Thirlestane Castle trustees hoping new cafe will be planners’ cup of tea

Hopes of turning around a trend of dwindling visitor numbers at Thirlestane Castle are lying in the hands of the region’s planning chiefs.

Thirlestane Castle at Lauder.
Thirlestane Castle at Lauder.

The Lauder visitor attraction believes the creation of a new tea room at the 16th century castle will help turn its fortunes around, should Scottish Borders Council planners give it the go-ahead.

The historic seat of the Earls and Duke of Lauderdale, Thirlestane has been home to the Maitland family since 1590, and run by a charitable trust since 1983.

The castle is open to visitors from May to October and year-round for exclusive-use private functions, but visitor numbers have remained stagnant of late.

David Willis from Edinburgh architect firm Crichton Lang, Willis + Galloway explained: “Visitor numbers have fallen from a peak of around 16,000 annually in 1999 to around 5,800 in 2012 which was the last full year the castle was open before closure due to dry rot.

“The castle was closed for the 2013 season for extensive repairs to be carried out and there was limited opening of two days per week in 2014.

“In 2015 the number of days open was increased to 65 and since 2016 the castle has been open 92 days.

“There has been no measurable improvement in daily visitor numbers during this recent three-year spell.”
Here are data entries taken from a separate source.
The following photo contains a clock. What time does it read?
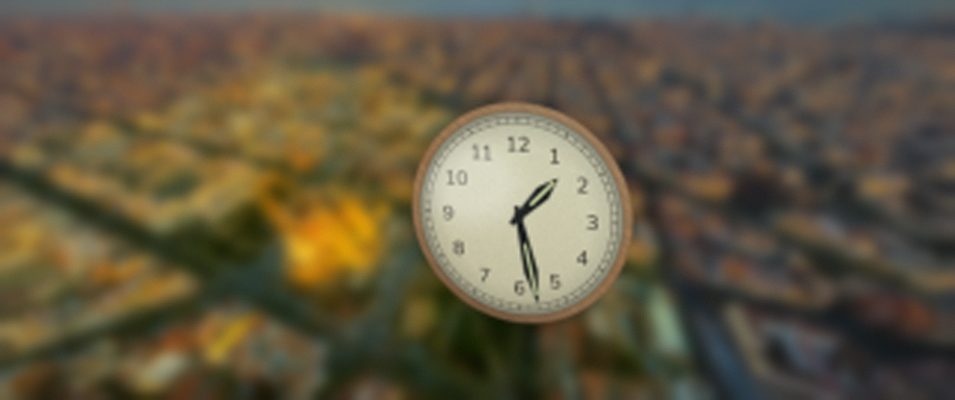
1:28
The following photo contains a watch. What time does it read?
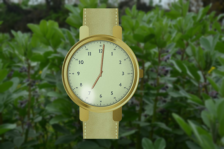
7:01
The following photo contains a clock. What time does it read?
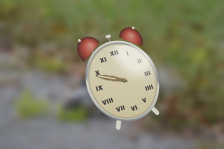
9:49
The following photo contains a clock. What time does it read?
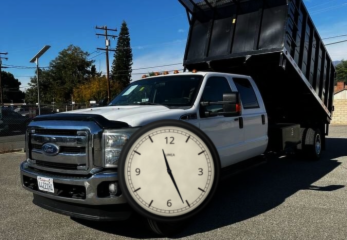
11:26
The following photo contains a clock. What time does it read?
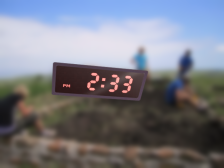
2:33
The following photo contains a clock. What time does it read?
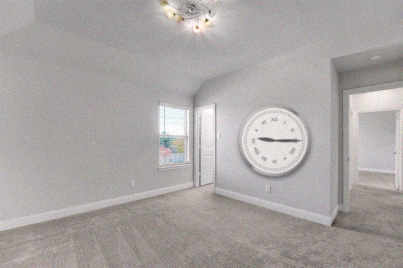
9:15
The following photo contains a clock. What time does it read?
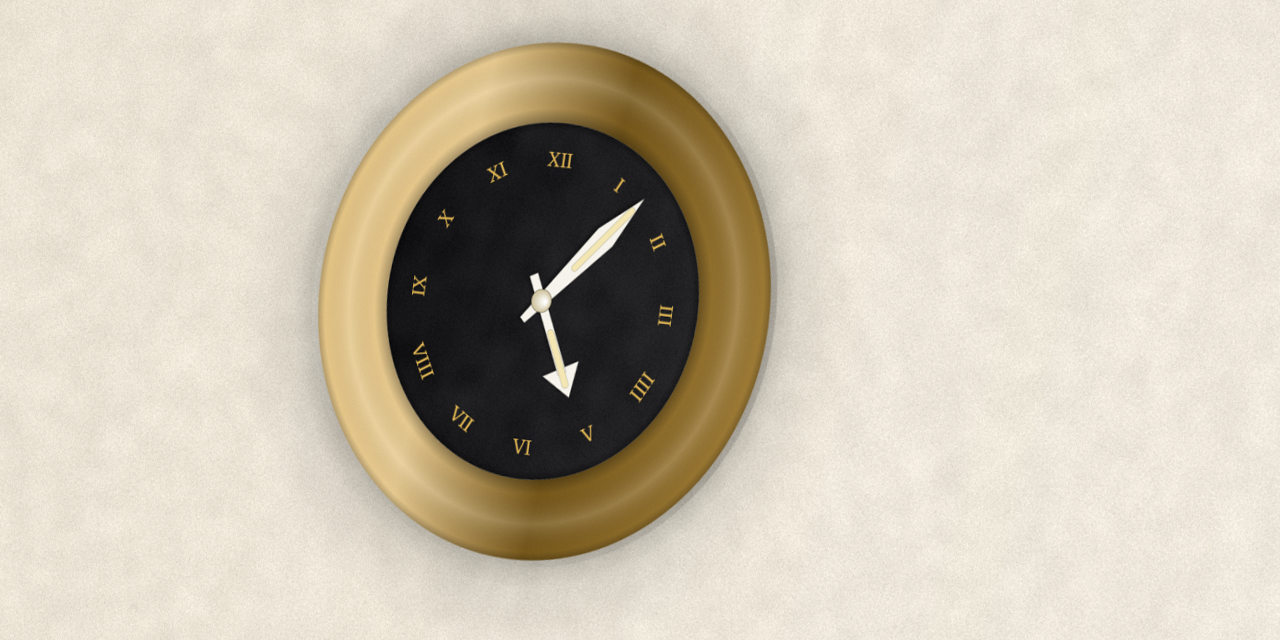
5:07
The firm’s latest management report in 2014 suggests essential long-term maintenance of the castle will cost around £660,000.

Mr Willis added: “Over the years the trustees have considered a number of ways of complementing the visitor attraction business model in order to increase revenue.”

Now trustees want to remove and relocate an existing kitchen there so that they can create an extended tea room that will join onto the south courtyard.

They say a current cafe available to visitors at the end of a 10-room tour is “outdated”.

In 2017 Lauderdale Estates landowner Edward Maitland-Carew revealed plans to turn 50 hectares of agricultural land at Thirlestane into a holiday park. That bid, for 500 static caravans, lodges and eco-cabins, a caravan sales centre, shop and cafe, was met with some opposition and was withdrawn in March.